Amanda also asks one open-ended question: Why do you want to be a better [hu]man? The results showed a real hunger for emotional growth. 

“I want to feel enough. To be a better father and a spouse.”

“I have found others have better experiences with me if I've felt healthy and motivated, so my primary motivation is serving friends and my community. ”

“I want to be able to bring more energy and passion back to my work.”

Kilo is still in beta, but the response so far makes it clear: Many men who aren’t in touch with their feelings, would like to be. 

A baby step towards liberation   

Amanda hopes that Kilo will become an entry point for men who want to work on their mental health, but don't know where to start. 

Perhaps a user is feeling depressed, but he's socialized to consider therapy as something that other people do. Too extreme, too expensive. He's not going to leap into booking a first session. But if he notices from data visualization that he's been feeling low for months on end, then therapy becomes a solution to a visible problem. 

“Kilo aims to help men build a strong foundation for their mental health: I expect that men will graduate from this app. Hopefully, they'll become experts in their own mental health, and won’t need it anymore.
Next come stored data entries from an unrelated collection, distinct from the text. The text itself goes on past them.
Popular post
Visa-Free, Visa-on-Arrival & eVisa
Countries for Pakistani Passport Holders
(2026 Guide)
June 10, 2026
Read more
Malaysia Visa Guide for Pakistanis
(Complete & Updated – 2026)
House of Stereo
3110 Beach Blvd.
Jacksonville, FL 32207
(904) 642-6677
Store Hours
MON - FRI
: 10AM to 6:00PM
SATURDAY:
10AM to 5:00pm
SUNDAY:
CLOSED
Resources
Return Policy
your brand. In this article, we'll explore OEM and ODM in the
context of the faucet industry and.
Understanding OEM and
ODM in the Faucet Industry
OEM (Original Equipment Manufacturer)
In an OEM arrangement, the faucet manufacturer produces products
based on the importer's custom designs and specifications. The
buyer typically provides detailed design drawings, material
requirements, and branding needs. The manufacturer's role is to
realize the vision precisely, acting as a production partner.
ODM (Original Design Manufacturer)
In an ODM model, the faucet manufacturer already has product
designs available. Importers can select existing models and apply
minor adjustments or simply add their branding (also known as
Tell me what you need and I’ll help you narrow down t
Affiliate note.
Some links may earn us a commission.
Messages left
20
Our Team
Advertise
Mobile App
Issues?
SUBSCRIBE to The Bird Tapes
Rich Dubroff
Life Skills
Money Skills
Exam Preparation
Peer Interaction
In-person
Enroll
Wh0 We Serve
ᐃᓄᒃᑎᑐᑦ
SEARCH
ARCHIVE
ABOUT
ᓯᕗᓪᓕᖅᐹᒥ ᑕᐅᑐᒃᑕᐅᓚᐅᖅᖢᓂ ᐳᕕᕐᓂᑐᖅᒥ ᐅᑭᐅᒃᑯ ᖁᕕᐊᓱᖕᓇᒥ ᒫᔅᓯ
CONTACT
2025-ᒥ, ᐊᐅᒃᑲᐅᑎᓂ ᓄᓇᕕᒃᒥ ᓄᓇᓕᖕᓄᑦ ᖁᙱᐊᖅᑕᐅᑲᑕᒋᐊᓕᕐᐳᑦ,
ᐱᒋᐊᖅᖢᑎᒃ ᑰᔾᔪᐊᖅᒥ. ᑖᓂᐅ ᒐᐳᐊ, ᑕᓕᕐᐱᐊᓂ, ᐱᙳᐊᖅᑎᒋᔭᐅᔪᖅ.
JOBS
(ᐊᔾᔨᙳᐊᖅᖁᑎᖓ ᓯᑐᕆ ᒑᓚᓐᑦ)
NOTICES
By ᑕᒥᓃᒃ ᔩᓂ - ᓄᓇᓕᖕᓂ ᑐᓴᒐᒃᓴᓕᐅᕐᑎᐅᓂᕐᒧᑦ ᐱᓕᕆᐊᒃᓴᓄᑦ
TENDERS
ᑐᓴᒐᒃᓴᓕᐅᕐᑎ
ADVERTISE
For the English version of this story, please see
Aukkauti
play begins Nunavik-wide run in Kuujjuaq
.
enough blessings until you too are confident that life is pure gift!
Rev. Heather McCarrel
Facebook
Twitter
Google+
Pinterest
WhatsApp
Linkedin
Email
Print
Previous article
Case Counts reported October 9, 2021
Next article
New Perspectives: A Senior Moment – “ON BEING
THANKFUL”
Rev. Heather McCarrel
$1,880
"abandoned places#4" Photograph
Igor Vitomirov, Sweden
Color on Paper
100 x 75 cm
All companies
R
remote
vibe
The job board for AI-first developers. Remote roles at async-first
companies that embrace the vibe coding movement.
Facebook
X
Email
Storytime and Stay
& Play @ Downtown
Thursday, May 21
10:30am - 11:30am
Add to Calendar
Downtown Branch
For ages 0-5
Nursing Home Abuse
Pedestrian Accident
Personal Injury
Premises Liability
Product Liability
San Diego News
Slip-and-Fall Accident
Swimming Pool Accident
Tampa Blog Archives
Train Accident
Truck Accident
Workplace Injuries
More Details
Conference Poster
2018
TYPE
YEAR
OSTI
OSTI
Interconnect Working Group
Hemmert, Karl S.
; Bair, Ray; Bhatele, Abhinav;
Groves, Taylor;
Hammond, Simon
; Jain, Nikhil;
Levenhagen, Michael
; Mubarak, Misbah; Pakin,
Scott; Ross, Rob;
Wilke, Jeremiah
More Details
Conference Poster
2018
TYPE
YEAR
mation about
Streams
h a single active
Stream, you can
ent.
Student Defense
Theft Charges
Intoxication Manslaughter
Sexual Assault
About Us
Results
But if life bumps them off track, they might come back to it in the future.”

Amanda Bender

Imagine what this world would look like if Kilo was just the beginning, and men (as well as women) were empowered to get proactive about their own mental health. 

Ultimately, her vision for this sleek data tracking app is a tender one. 

“If more people can first love themselves and have good mental health, then that will spread. At the core of Kilo is helping people first love themselves more, and then love other people more. We can slowly heal ourselves and create a better world. ”

Amanda Bender

The beta version of Kilo is now available on the App store, an android version is coming soon.